Por una parte, la Säpo era considerada una magnífica fuente: casi cualquier precipitada tontería política ocasionaba llamativos titulares. La Säpo sospecha que… Una declaración de la Säpo constituía una fuente de gran importancia para un titular.

Pero, por otra, tanto los medios de comunicación como los políticos de distinto signo se dedicaban a ejecutar con todas las de la ley a los miembros de la Säpo que eran pillados espiando a los ciudadanos suecos. Allí había algo tan contradictorio que, en más de una ocasión, Armanskij había podido constatar que ni los políticos ni los medios de comunicación estaban bien de la cabeza.

Armanskij no tenía nada en contra de la existencia de la Säpo: alguien debía encargarse de que ninguno de esos chalados nacionalbolcheviques que se habían pasado la vida leyendo a Bakunin -o a quien diablos leyeran esos chalados neonazis- fabricara una bomba de fertilizantes y petróleo y la colocara en una furgoneta ante las mismas puertas de Rosenbad. De modo que la Säpo era necesaria y Armanskij consideraba que, mientras el objetivo fuera proteger la seguridad general de los ciudadanos, un poco de espionaje a pequeña escala no tenía por qué ser siempre tan negativo.

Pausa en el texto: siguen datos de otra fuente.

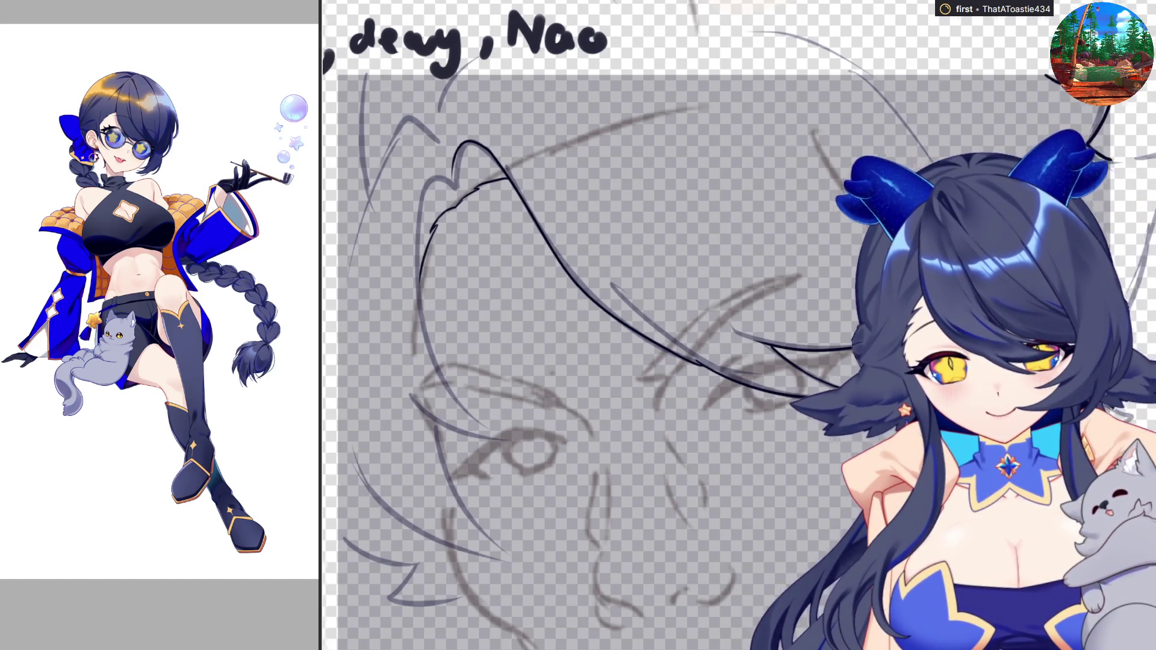
scroll(738, 325, left, 10)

El problema residía, por supuesto, en que una organización cuya misión consistía en espiar a sus propios compatriotas debía ser sometida al más estricto control público y tener una transparencia constitucional excepcionalmente alta. Lo que sucedía con la Säpo era que tanto a los políticos como a los parlamentarios les resultaba casi imposible ejercer ese control, ni siquiera cuando el primer ministro nombró una comisión especial que, sobre el papel, tendría autorización para acceder a todo cuanto deseara. A Armanskij le habían dejado el libro de Carl Lidbom Una misión y lo leyó con creciente asombro: en Estados Unidos habrían arrestado en el acto a una decena de miembros destacados de la Säpo por obstrucción a la justicia y los habrían obligado a comparecer ante el Congreso para someterse a un interrogatorio público. En Suecia, al parecer, eran intocables.

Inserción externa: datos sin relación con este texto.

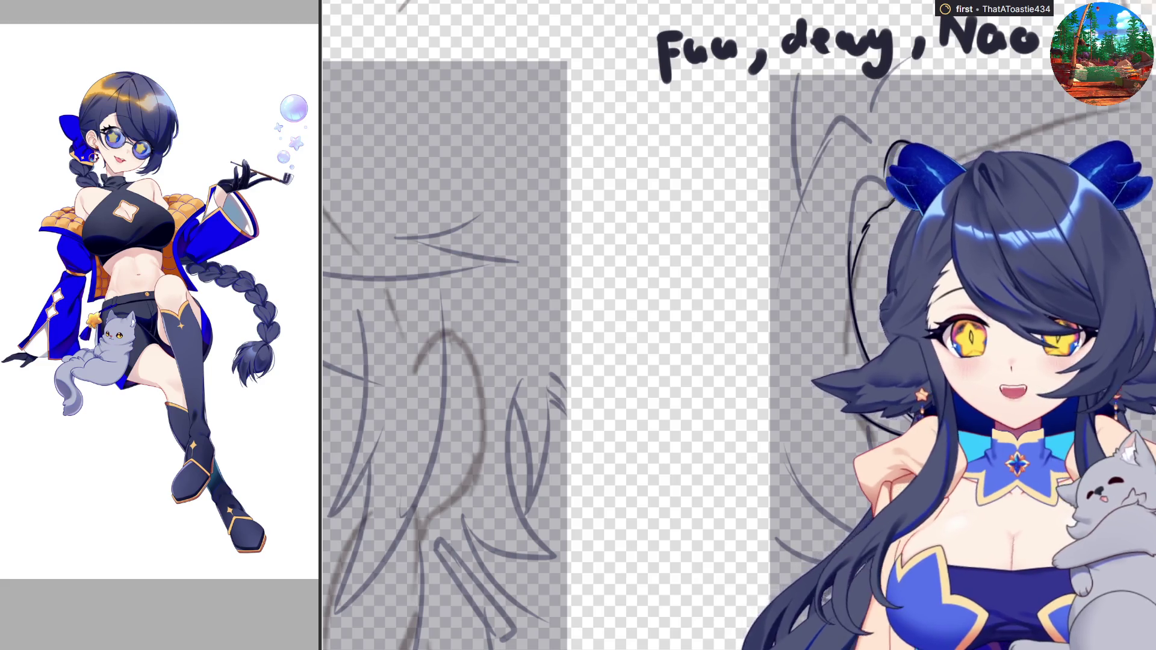
scroll(446, 325, down, 5)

El caso Lisbeth Salander ponía en evidencia que algo estaba podrido en la organización, pero cuando Mikael Blomkvist fue a ver a Armanskij para darle un móvil seguro, la primera reacción de éste fue pensar que Blomkvist se había vuelto paranoico. Fue al enterarse de los detalles y examinar las fotos de Christer Malm cuando no tuvo más remedio que aceptar que las sospechas de Blomkvist tenían un fundamento. Algo que no presagiaba nada bueno, sino que más bien daba a entender que la conspiración de la que fue objeto Lisbeth Salander, hacía ya quince años, no había sido una casualidad.

Simplemente, había demasiadas coincidencias para que fuera fruto del azar. Era posible que Zalachenko hubiera sido asesinado por un fanático de la justicia. Pero no en el mismo momento en que tanto a Annika Giannini como a Mikael Blomkvist les robaban los documentos sobre los que se basaban las pruebas del caso. Un auténtico desastre. Y, por si fuera poco, Gunnar Björck, el principal testigo, va y se ahorca.